Dataset excerpts
☆ ☆ ☆ ☆ ☆

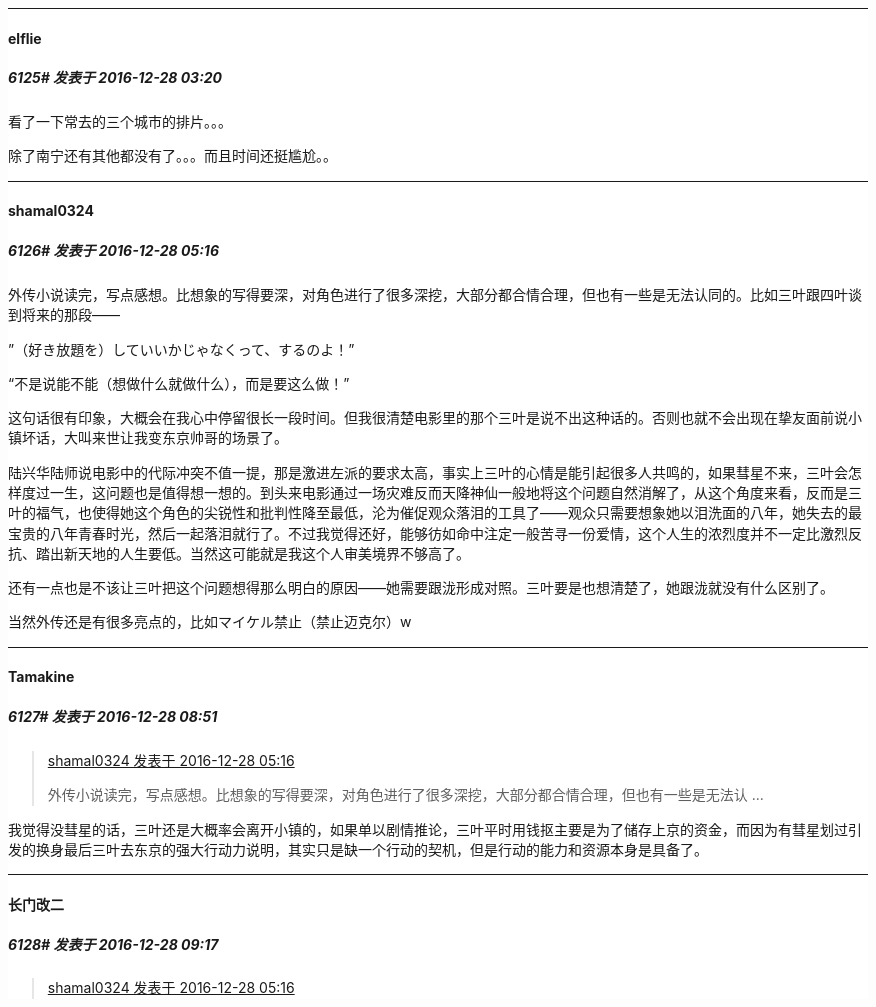 
-----

####  elflie  
##### 6125#       发表于 2016-12-28 03:20


看了一下常去的三个城市的排片。。。

除了南宁还有其他都没有了。。。而且时间还挺尴尬。。


-----

####  shamal0324  
##### 6126#       发表于 2016-12-28 05:16


外传小说读完，写点感想。比想象的写得要深，对角色进行了很多深挖，大部分都合情合理，但也有一些是无法认同的。比如三叶跟四叶谈到将来的那段——


”（好き放題を）していいかじゃなくって、するのよ！”

“不是说能不能（想做什么就做什么），而是要这么做！”


这句话很有印象，大概会在我心中停留很长一段时间。但我很清楚电影里的那个三叶是说不出这种话的。否则也就不会出现在挚友面前说小镇坏话，大叫来世让我变东京帅哥的场景了。

陆兴华陆师说电影中的代际冲突不值一提，那是激进左派的要求太高，事实上三叶的心情是能引起很多人共鸣的，如果彗星不来，三叶会怎样度过一生，这问题也是值得想一想的。到头来电影通过一场灾难反而天降神仙一般地将这个问题自然消解了，从这个角度来看，反而是三叶的福气，也使得她这个角色的尖锐性和批判性降至最低，沦为催促观众落泪的工具了——观众只需要想象她以泪洗面的八年，她失去的最宝贵的八年青春时光，然后一起落泪就行了。不过我觉得还好，能够彷如命中注定一般苦寻一份爱情，这个人生的浓烈度并不一定比激烈反抗、踏出新天地的人生要低。当然这可能就是我这个人审美境界不够高了。


还有一点也是不该让三叶把这个问题想得那么明白的原因——她需要跟泷形成对照。三叶要是也想清楚了，她跟泷就没有什么区别了。


当然外传还是有很多亮点的，比如マイケル禁止（禁止迈克尔）w


-----

####  Tamakine  
##### 6127#       发表于 2016-12-28 08:51


<blockquote><a href="httphttps://bbs.saraba1st.com/2b/forum.php?mod=redirect&amp;goto=findpost&amp;pid=34621128&amp;ptid=1296766" target="_blank">shamal0324 发表于 2016-12-28 05:16</a>

外传小说读完，写点感想。比想象的写得要深，对角色进行了很多深挖，大部分都合情合理，但也有一些是无法认 ...</blockquote>
我觉得没彗星的话，三叶还是大概率会离开小镇的，如果单以剧情推论，三叶平时用钱抠主要是为了储存上京的资金，而因为有彗星划过引发的换身最后三叶去东京的强大行动力说明，其实只是缺一个行动的契机，但是行动的能力和资源本身是具备了。


-----

####  长门改二  
##### 6128#       发表于 2016-12-28 09:17


<blockquote><a href="httphttps://bbs.saraba1st.com/2b/forum.php?mod=redirect&amp;goto=findpost&amp;pid=34621128&amp;ptid=1296766" target="_blank">shamal0324 发表于 2016-12-28 05:16</a>
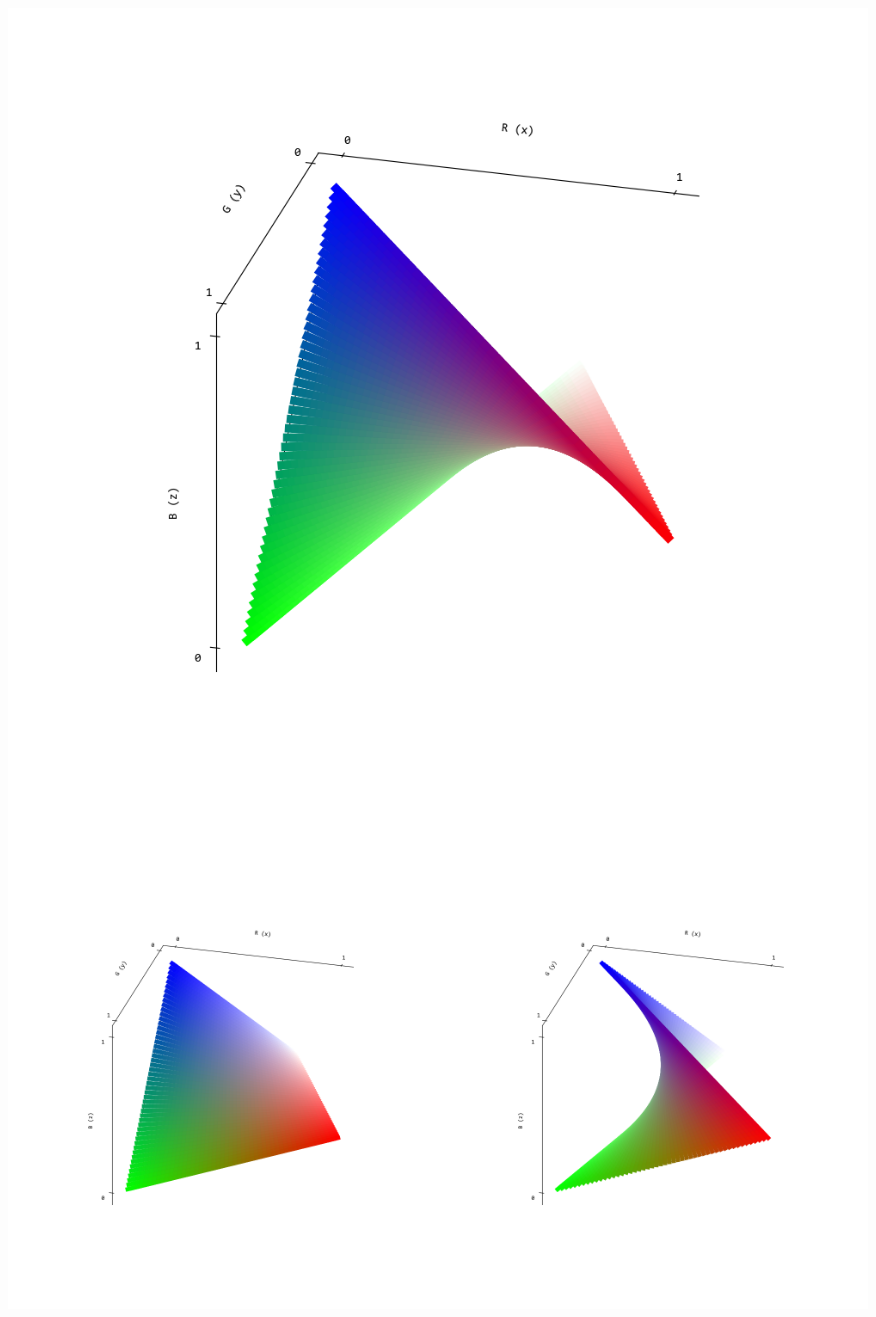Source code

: <img src="figures/color_1B.png" width="100%"><img src="figures/color_2B.png" width="50%"><img src="figures/color_3B.png" width="50%">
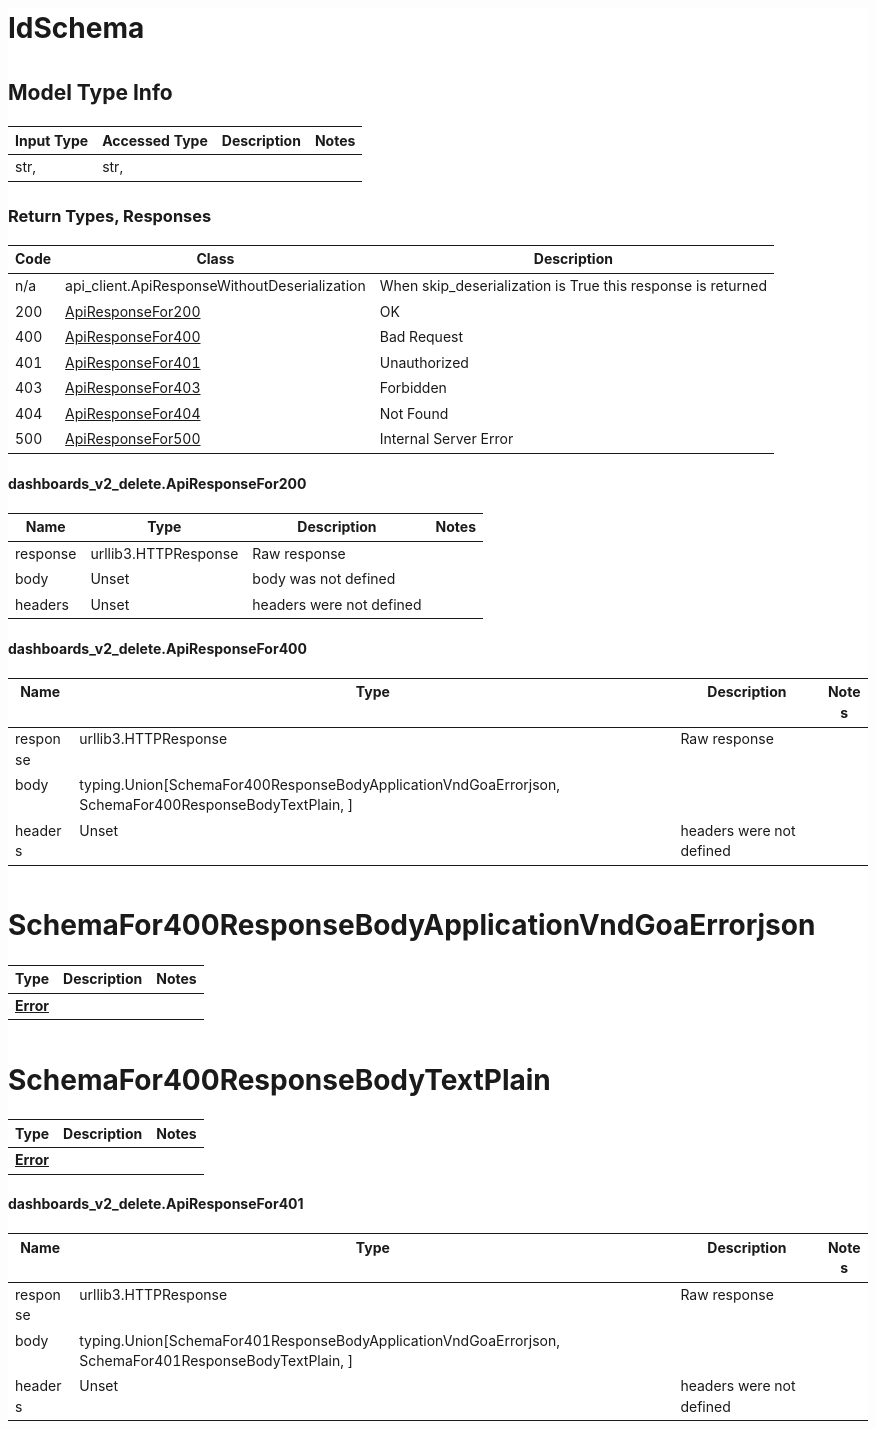 # IdSchema

## Model Type Info
Input Type | Accessed Type | Description | Notes
------------ | ------------- | ------------- | -------------
str,  | str,  |  | 

### Return Types, Responses

Code | Class | Description
------------- | ------------- | -------------
n/a | api_client.ApiResponseWithoutDeserialization | When skip_deserialization is True this response is returned
200 | [ApiResponseFor200](#dashboards_v2_delete.ApiResponseFor200) | OK
400 | [ApiResponseFor400](#dashboards_v2_delete.ApiResponseFor400) | Bad Request
401 | [ApiResponseFor401](#dashboards_v2_delete.ApiResponseFor401) | Unauthorized
403 | [ApiResponseFor403](#dashboards_v2_delete.ApiResponseFor403) | Forbidden
404 | [ApiResponseFor404](#dashboards_v2_delete.ApiResponseFor404) | Not Found
500 | [ApiResponseFor500](#dashboards_v2_delete.ApiResponseFor500) | Internal Server Error

#### dashboards_v2_delete.ApiResponseFor200
Name | Type | Description  | Notes
------------- | ------------- | ------------- | -------------
response | urllib3.HTTPResponse | Raw response |
body | Unset | body was not defined |
headers | Unset | headers were not defined |

#### dashboards_v2_delete.ApiResponseFor400
Name | Type | Description  | Notes
------------- | ------------- | ------------- | -------------
response | urllib3.HTTPResponse | Raw response |
body | typing.Union[SchemaFor400ResponseBodyApplicationVndGoaErrorjson, SchemaFor400ResponseBodyTextPlain, ] |  |
headers | Unset | headers were not defined |

# SchemaFor400ResponseBodyApplicationVndGoaErrorjson
Type | Description  | Notes
------------- | ------------- | -------------
[**Error**](../../models/Error.md) |  | 


# SchemaFor400ResponseBodyTextPlain
Type | Description  | Notes
------------- | ------------- | -------------
[**Error**](../../models/Error.md) |  | 


#### dashboards_v2_delete.ApiResponseFor401
Name | Type | Description  | Notes
------------- | ------------- | ------------- | -------------
response | urllib3.HTTPResponse | Raw response |
body | typing.Union[SchemaFor401ResponseBodyApplicationVndGoaErrorjson, SchemaFor401ResponseBodyTextPlain, ] |  |
headers | Unset | headers were not defined |
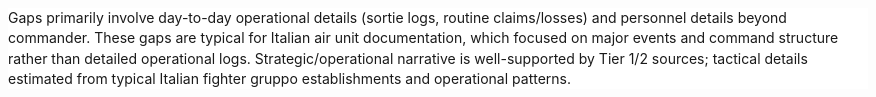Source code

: Gaps primarily involve day-to-day operational details (sortie logs, routine claims/losses) and personnel details beyond commander. These gaps are typical for Italian air unit documentation, which focused on major events and command structure rather than detailed operational logs. Strategic/operational narrative is well-supported by Tier 1/2 sources; tactical details estimated from typical Italian fighter gruppo establishments and operational patterns.
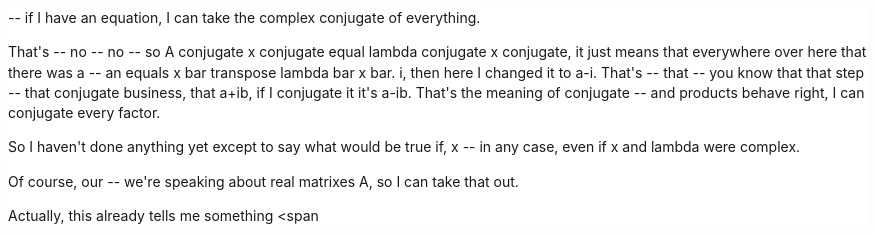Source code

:   <span m='598680'>--</span> <span m='599140'>if</span> <span
  m='599390'>I</span> <span m='599540'>have</span> <span m='600430'>an</span>
  <span m='600950'>equation,</span> <span m='601620'>I</span> <span
  m='601730'>can</span> <span m='601960'>take</span> <span m='602350'>the</span>
  <span m='602470'>complex</span> <span m='603030'>conjugate</span> <span
  m='603570'>of</span> <span m='603670'>everything.</span> </p><p><span
  m='605130'>That's</span> <span m='605640'>--</span> <span m='605960'>no</span>
  <span m='606270'>--</span> <span m='606290'>no</span> <span
  m='606730'>--</span> <span m='606820'>so</span> <span m='607090'>A</span>
  <span m='607410'>conjugate</span> <span m='608110'>x</span> <span
  m='608580'>conjugate</span> <span m='609170'>equal</span> <span
  m='609610'>lambda</span> <span m='610150'>conjugate</span> <span
  m='610760'>x</span> <span m='611160'>conjugate,</span> <span
  m='612520'>it</span> <span m='613210'>just</span> <span
  m='613520'>means</span> <span m='614030'>that</span> <span
  m='614370'>everywhere</span> <span m='615610'>over</span> <span
  m='616080'>here</span> <span m='616430'>that</span> <span
  m='616650'>there</span> <span m='616770'>was</span> <span m='617050'>a</span>
  <span m='617530'>--</span> <span m='617650'>an</span> <span
  m='617780'>equals</span> <span m='617900'>x</span> <span m='618030'>bar</span>
  <span m='618160'>transpose</span> <span m='618280'>lambda</span> <span
  m='618410'>bar</span> <span m='618530'>x</span> <span m='618670'>bar.</span>
  <span m='618820'>i,</span> <span m='619560'>then</span> <span
  m='620030'>here</span> <span m='620230'>I</span> <span
  m='620310'>changed</span> <span m='620720'>it</span> <span
  m='620830'>to</span> <span m='620940'>a-i.</span> <span
  m='621780'>That's</span> <span m='622170'>--</span> <span
  m='622190'>that</span> <span m='622530'>--</span> <span m='622560'>you</span>
  <span m='622960'>know</span> <span m='623170'>that</span> <span
  m='623370'>that</span> <span m='623630'>step</span> <span m='624220'>--</span>
  <span m='624500'>that</span> <span m='624860'>conjugate</span> <span
  m='625480'>business,</span> <span m='625950'>that</span> <span
  m='626480'>a+ib,</span> <span m='628100'>if</span> <span m='628280'>I</span>
  <span m='628700'>conjugate</span> <span m='629650'>it</span> <span
  m='629790'>it's</span> <span m='630050'>a-ib.</span> <span
  m='631650'>That's</span> <span m='632240'>the</span> <span
  m='632360'>meaning</span> <span m='632760'>of</span> <span
  m='632880'>conjugate</span> <span m='633690'>--</span> <span
  m='633970'>and</span> <span m='634710'>products</span> <span
  m='635790'>behave</span> <span m='636270'>right,</span> <span
  m='636820'>I</span> <span m='637160'>can</span> <span
  m='637380'>conjugate</span> <span m='637920'>every</span> <span
  m='638180'>factor.</span> </p><p><span m='639390'>So</span> <span
  m='639770'>I</span> <span m='639900'>haven't</span> <span
  m='640150'>done</span> <span m='640380'>anything</span> <span
  m='640820'>yet</span> <span m='641040'>except</span> <span
  m='641390'>to</span> <span m='641490'>say</span> <span m='642000'>what</span>
  <span m='643060'>would</span> <span m='643430'>be</span> <span
  m='643640'>true</span> <span m='644690'>if,</span> <span m='647860'>x</span>
  <span m='649500'>--</span> <span m='649860'>in</span> <span
  m='650370'>any</span> <span m='650600'>case,</span> <span
  m='650970'>even</span> <span m='651250'>if</span> <span m='651350'>x</span>
  <span m='651590'>and</span> <span m='651690'>lambda</span> <span
  m='652080'>were</span> <span m='652290'>complex.</span> </p><p><span
  m='653200'>Of</span> <span m='653320'>course,</span> <span
  m='653570'>our</span> <span m='653920'>--</span> <span m='653960'>we're</span>
  <span m='654250'>speaking</span> <span m='654690'>about</span> <span
  m='654980'>real</span> <span m='655240'>matrixes</span> <span
  m='655880'>A,</span> <span m='656130'>so</span> <span m='656340'>I</span>
  <span m='656470'>can</span> <span m='656920'>take</span> <span
  m='657360'>that</span> <span m='657590'>out.</span> </p><p><span
  m='658630'>Actually,</span> <span m='659990'>this</span> <span
  m='661010'>already</span> <span m='661470'>tells</span> <span
  m='661780'>me</span> <span m='661920'>something</span> <span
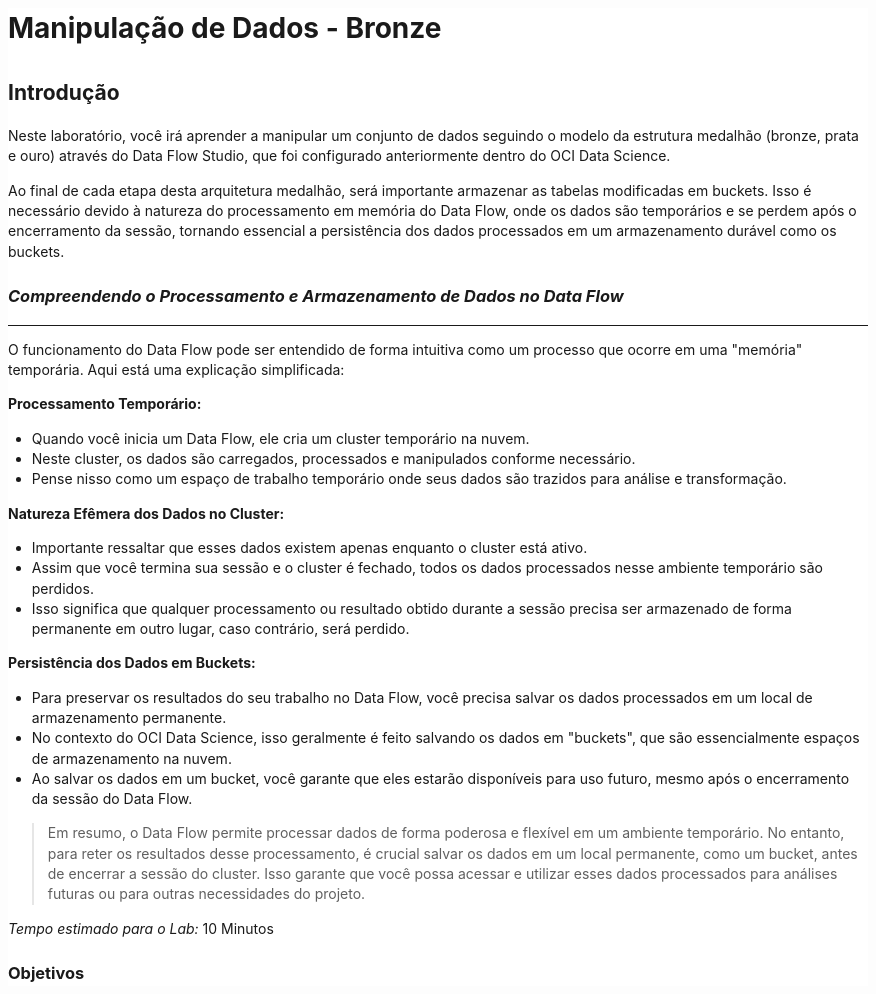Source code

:# Manipulação de Dados - Bronze

## Introdução

Neste laboratório, você irá aprender a manipular um conjunto de dados seguindo o modelo da estrutura medalhão (bronze, prata e ouro) através do Data Flow Studio, que foi configurado anteriormente dentro do OCI Data Science.

Ao final de cada etapa desta arquitetura medalhão, será importante armazenar as tabelas modificadas em buckets. Isso é necessário devido à natureza do processamento em memória do Data Flow, onde os dados são temporários e se perdem após o encerramento da sessão, tornando essencial a persistência dos dados processados em um armazenamento durável como os buckets.

### *Compreendendo o Processamento e Armazenamento de Dados no Data Flow*

---

O funcionamento do Data Flow pode ser entendido de forma intuitiva como um processo que ocorre em uma "memória" temporária. Aqui está uma explicação simplificada:

**Processamento Temporário:**
   - Quando você inicia um Data Flow, ele cria um cluster temporário na nuvem.
   - Neste cluster, os dados são carregados, processados e manipulados conforme necessário. 
   - Pense nisso como um espaço de trabalho temporário onde seus dados são trazidos para análise e transformação.

**Natureza Efêmera dos Dados no Cluster:**
   - Importante ressaltar que esses dados existem apenas enquanto o cluster está ativo.
   - Assim que você termina sua sessão e o cluster é fechado, todos os dados processados nesse ambiente temporário são perdidos.
   - Isso significa que qualquer processamento ou resultado obtido durante a sessão precisa ser armazenado de forma permanente em outro lugar, caso contrário, será perdido.

**Persistência dos Dados em Buckets:**
   - Para preservar os resultados do seu trabalho no Data Flow, você precisa salvar os dados processados em um local de armazenamento permanente.
   - No contexto do OCI Data Science, isso geralmente é feito salvando os dados em "buckets", que são essencialmente espaços de armazenamento na nuvem.
   - Ao salvar os dados em um bucket, você garante que eles estarão disponíveis para uso futuro, mesmo após o encerramento da sessão do Data Flow.

> Em resumo, o Data Flow permite processar dados de forma poderosa e flexível em um ambiente temporário. No entanto, para reter os resultados desse processamento, é crucial salvar os dados em um local permanente, como um bucket, antes de encerrar a sessão do cluster. Isso garante que você possa acessar e utilizar esses dados processados para análises futuras ou para outras necessidades do projeto.


*Tempo estimado para o Lab:* 10 Minutos

### Objetivos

☆ ☆ ☆ ☆ ☆

*Exercise goal*. Reproduce the lines from the start of the rows up to and including the line with "这句话很有印象，大概会在我心". Leave the pictures out of your answer.

*Answer box*.
-----

####  elflie  
##### 6125#       发表于 2016-12-28 03:20


看了一下常去的三个城市的排片。。。

除了南宁还有其他都没有了。。。而且时间还挺尴尬。。


-----

####  shamal0324  
##### 6126#       发表于 2016-12-28 05:16


外传小说读完，写点感想。比想象的写得要深，对角色进行了很多深挖，大部分都合情合理，但也有一些是无法认同的。比如三叶跟四叶谈到将来的那段——


”（好き放題を）していいかじゃなくって、するのよ！”

“不是说能不能（想做什么就做什么），而是要这么做！”


这句话很有印象，大概会在我心中停留很长一段时间。但我很清楚电影里的那个三叶是说不出这种话的。否则也就不会出现在挚友面前说小镇坏话，大叫来世让我变东京帅哥的场景了。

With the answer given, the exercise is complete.